The last landing on Walcheren was made on the eastern south side of the causeway, where the 156th Brigade sent a battalion across on the night of November 2-3rd. using assault boats and wading in the salt marshes, this unit established a secure bridgehead by nightfall. Next day another battalion followed and the troops at the west end of the causeway began to advance. On November 6th Middleburg fell to troops advancing from Flushing and the German general surrendered. By the 7th only the northern coast remained to be cleared. On the morning of the 8th German resistance on Walcheren came to an end.

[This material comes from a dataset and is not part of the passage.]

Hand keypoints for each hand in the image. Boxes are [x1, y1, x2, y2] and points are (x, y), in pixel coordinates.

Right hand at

Both naval and army authorities blamed the heavy losses in the Westkapelle assault on the limited scale of bomber effort employed against the German batteries. It is true that many Allied air officers were reluctant to divert forces to those targets from the offensive against German communications and oil; but a considerable number of attacks were actually made on Walcheren. It was particularly unfortunate that bad weather compelled the air force to cancel the attacks which had been planned for October 31st. (D minus 1)

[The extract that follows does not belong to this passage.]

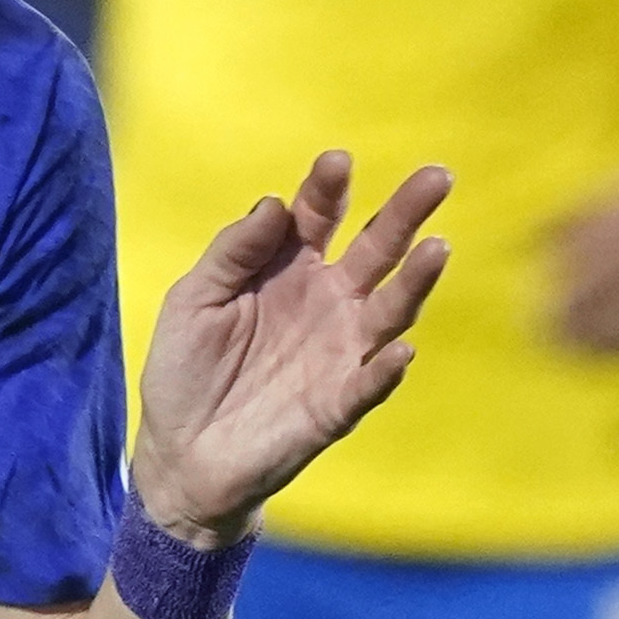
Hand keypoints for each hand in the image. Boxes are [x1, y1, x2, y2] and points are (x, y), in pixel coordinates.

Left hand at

The effort of the flooding - which of course meant much misery for the population of Walcheren - merits a word. Most of the German Coastal batteries were on the high ground and were not directly affected (though many of the anti-aircraft positions were put out of action); but they were isolated by the waters, their communications were seriously interfered with and the German defence generally was greatly harassed. The attackers on the other hand were offered the advantage of being able to use amphibious vehicles, and thanks in part to these the operations on Walcheren went faster than those south of the Scheldt.

During the operations of the First Canadian Army from October 1st to November 8th 41, 043 German prisoners were taken, and the enemy suffered correspondingly heavy losses in killed and wounded. Our own casualties, including British and Allied, were reported by General Simonds as 703 officers and 12,170 other ranks killed, wounded and 6012 other ranks were Canadians.

With the clearing of Walcheren the Germans no longer commanded the sea approach to Antwerp. However, the West Scheldt was thickly sown with mines which the navy had to clear. Not until November 28th did the first Allied convoy arrive in the port. But with cargo ships unloading at Antwerp a firm logistical foundation at last existed for the final advance into Germany.